Tom’s stillness riled him even more, and he went on, ‘I’ve seen your type before. And I’ve had enough of bloody war heroes. Came back here and expected to be worshipped for the rest of your lives. Looking down on anyone who didn’t have a uniform. Well the war’s long over. God knows we saw plenty of you get back and go right off the rails. The way you survived over there isn’t the way to survive in a civilized country and you won’t get away with it.’

‘This has got bugger all to do with the war.’

‘Someone’s got to take a stand for common decency, and I’m the one who’s going to do it here.’

‘And what about common sense, Sergeant? For Christ’s sake, think about it! I could have denied everything. I could have said that Frank Roennfeldt wasn’t even in the boat, and you’d have been none the wiser. I told the truth because I wanted his wife to know what had happened, and because he deserved a decent burial.’

‘Or maybe you told half the truth because you wanted to ease your conscience and get let off with a slap on the wrist.’

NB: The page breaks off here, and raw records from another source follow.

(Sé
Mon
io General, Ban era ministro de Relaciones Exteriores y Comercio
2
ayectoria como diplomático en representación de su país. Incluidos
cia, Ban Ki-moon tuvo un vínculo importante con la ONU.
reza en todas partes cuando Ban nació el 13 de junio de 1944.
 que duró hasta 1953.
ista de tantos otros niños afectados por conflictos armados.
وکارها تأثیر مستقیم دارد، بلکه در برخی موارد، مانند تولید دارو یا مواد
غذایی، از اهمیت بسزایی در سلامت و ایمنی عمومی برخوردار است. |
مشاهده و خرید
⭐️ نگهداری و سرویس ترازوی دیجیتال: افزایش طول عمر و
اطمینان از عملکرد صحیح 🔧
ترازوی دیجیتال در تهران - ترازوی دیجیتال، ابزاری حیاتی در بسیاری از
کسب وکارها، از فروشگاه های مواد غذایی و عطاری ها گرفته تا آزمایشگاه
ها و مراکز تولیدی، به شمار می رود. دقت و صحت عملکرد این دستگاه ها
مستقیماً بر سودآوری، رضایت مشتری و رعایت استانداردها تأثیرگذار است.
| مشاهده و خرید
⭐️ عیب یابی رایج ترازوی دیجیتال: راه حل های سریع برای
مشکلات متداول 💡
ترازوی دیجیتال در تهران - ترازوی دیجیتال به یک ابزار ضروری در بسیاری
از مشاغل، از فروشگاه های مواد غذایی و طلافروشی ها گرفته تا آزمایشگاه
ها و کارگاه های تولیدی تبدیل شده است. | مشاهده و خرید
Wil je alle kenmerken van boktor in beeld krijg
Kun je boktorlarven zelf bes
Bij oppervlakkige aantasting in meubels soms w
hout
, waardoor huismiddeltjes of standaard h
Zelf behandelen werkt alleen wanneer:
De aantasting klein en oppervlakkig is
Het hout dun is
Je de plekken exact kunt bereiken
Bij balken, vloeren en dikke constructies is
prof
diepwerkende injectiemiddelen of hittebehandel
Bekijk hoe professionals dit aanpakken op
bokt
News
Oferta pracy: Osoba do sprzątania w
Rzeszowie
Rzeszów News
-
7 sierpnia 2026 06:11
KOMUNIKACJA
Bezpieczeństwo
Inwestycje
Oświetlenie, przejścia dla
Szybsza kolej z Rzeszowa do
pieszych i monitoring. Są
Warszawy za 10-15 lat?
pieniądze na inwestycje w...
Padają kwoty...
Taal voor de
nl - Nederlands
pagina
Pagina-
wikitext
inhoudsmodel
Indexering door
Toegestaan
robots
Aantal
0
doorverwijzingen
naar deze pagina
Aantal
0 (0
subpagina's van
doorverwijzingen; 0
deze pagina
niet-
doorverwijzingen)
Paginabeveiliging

‘I’m asking you what makes sense.’

The sergeant eyed him coldly. ‘Seven men, it says you killed in your little machine-gun escapade. That looks to me like the work of a violent man. Of a ruthless killer. Your heroics might just be the death of you,’ he said, gathering up his notes. ‘It’s hard to be a hero when you’re swinging from a rope.’ He closed the file and called to Harry Garstone to take the prisoner back to the cells.





CHAPTER 31



SINCE THE INCIDENT at Mouchemore’s, Hannah hardly sets foot outside the house, and Grace has regressed, becoming more withdrawn, despite her mother’s best efforts.

‘I want to go home. I want my mamma,’ the girl whimpers.

‘I am your mummy, Grace, darling. I know it must be confusing for you.’ She puts a finger under the little girl’s chin. ‘I’ve loved you since the day you were born. I waited so long for you to come home. One day you’ll understand, I promise.’

‘I want my dadda!’ the child rejoins, smacking the finger away.

‘Daddy can’t be with us. But he loved you very much. So very much.’ And she pictures Frank, his baby in his arms. The child looks at Hannah with bewilderment, sometimes anger, and eventually resignation.

Walking home from a visit to her dressmaker the following week, Gwen ran over and over the situation. She worried what would become of her niece: it was a sin for a child to suffer that much, surely. She couldn’t stand idly by any longer.

As she passed the edge of the park where it fringed into bush, her eye was drawn to a woman sitting on a bench, staring into the distance. She noticed first the pretty shade of her green dress. Then she realised it was Isabel Sherbourne. She hurried past, but there was no risk of Isabel seeing her: she was in a trance. The following day, and the next, Gwen saw her in the same place, in the same dazed state.